Gather every line in the listing below that contains the string "MAPE", matching uppercase and lowercase exactly.

INPUT FOR THIS TASK below:

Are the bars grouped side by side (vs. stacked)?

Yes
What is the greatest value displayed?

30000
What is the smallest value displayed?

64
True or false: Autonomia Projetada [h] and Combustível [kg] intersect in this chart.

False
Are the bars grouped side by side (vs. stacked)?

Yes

End of INPUT FOR THIS TASK.
INPUT FOR THIS TASK below:

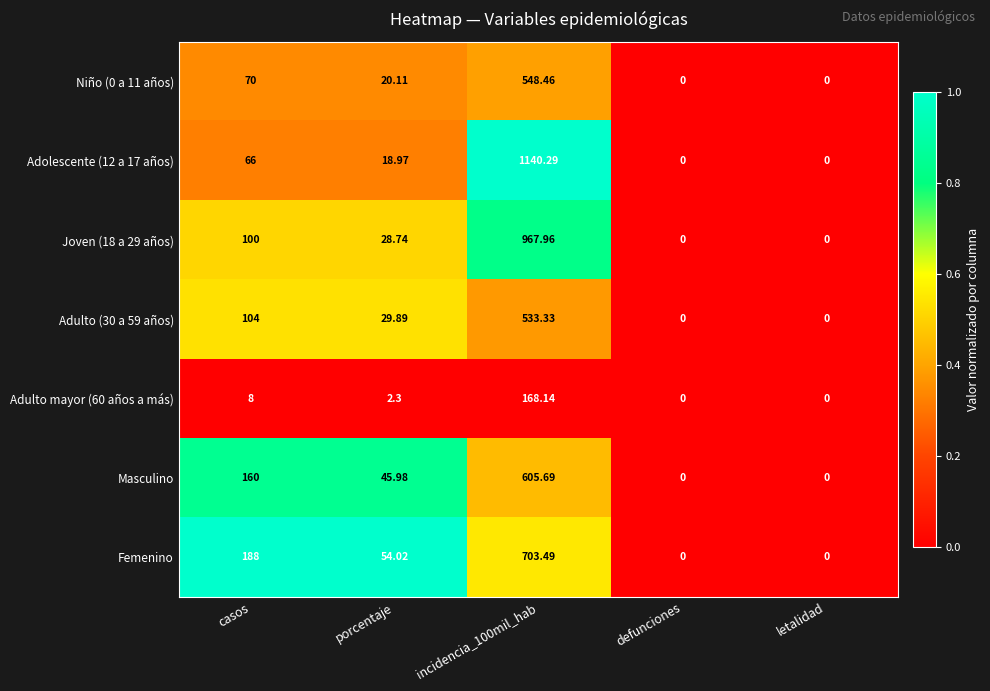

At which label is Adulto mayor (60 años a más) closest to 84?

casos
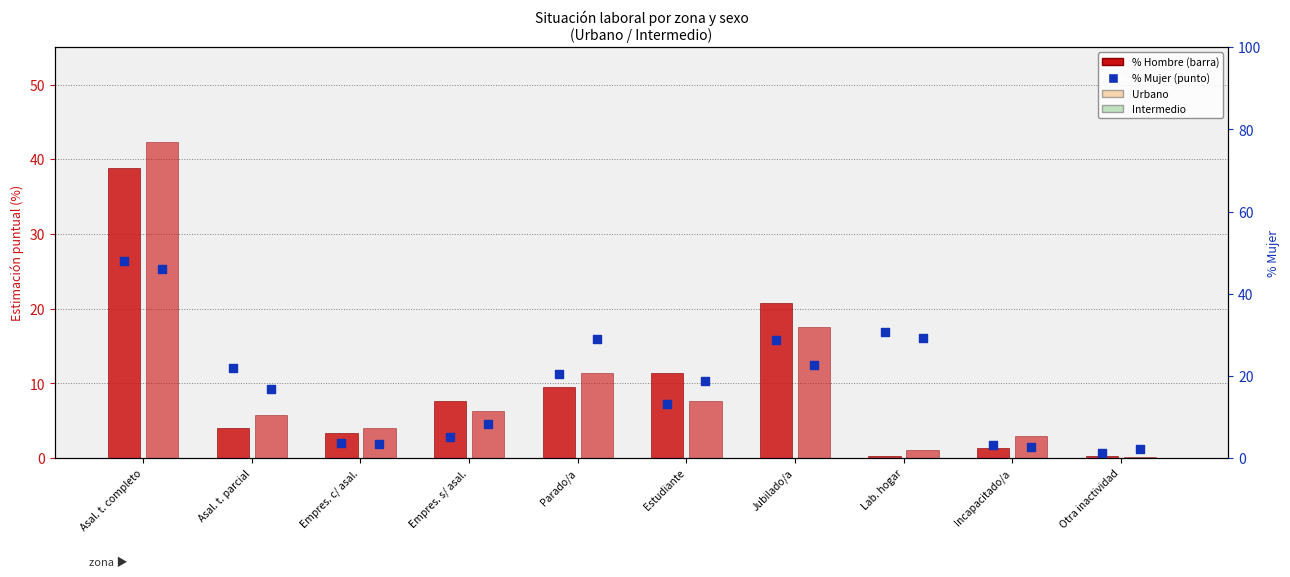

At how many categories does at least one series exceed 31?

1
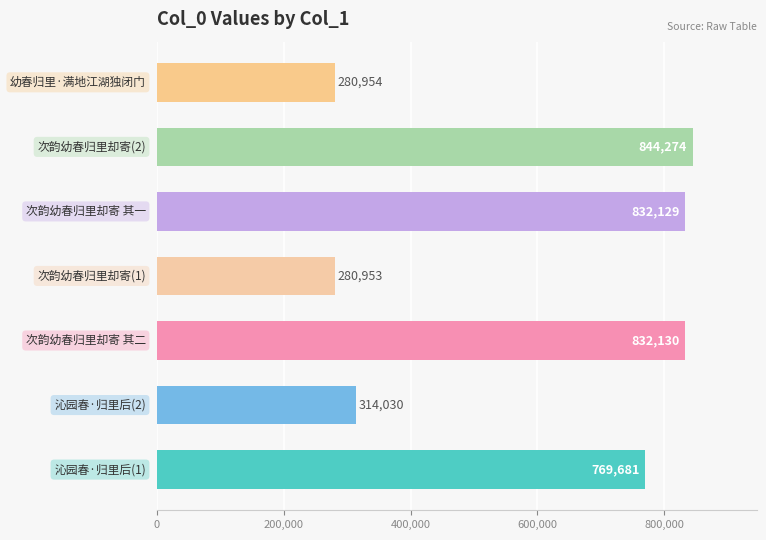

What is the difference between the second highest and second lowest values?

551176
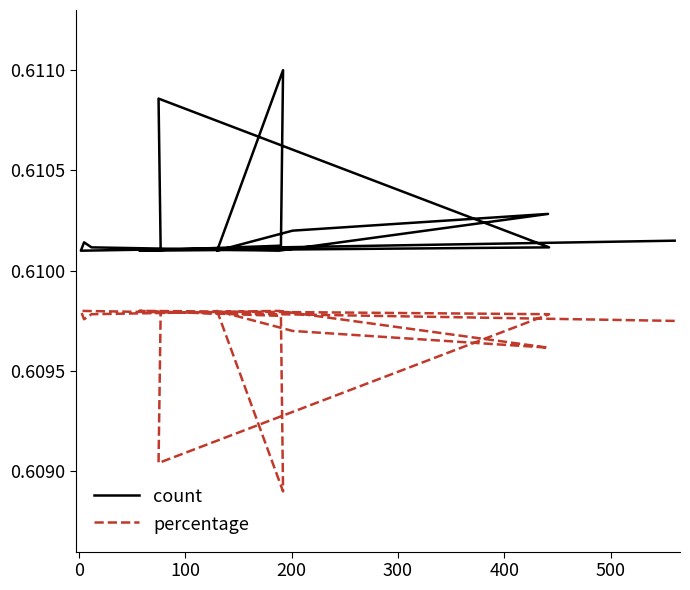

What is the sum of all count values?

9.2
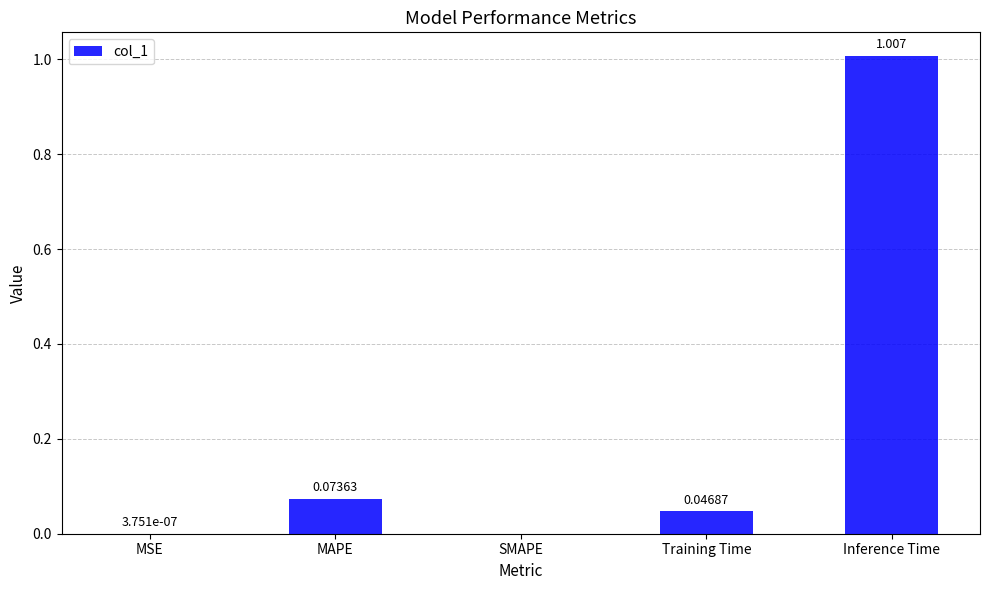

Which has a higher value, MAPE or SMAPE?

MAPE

End of INPUT FOR THIS TASK.

▶ _THE ANSWER_
Which has a higher value, MAPE or SMAPE?
MAPE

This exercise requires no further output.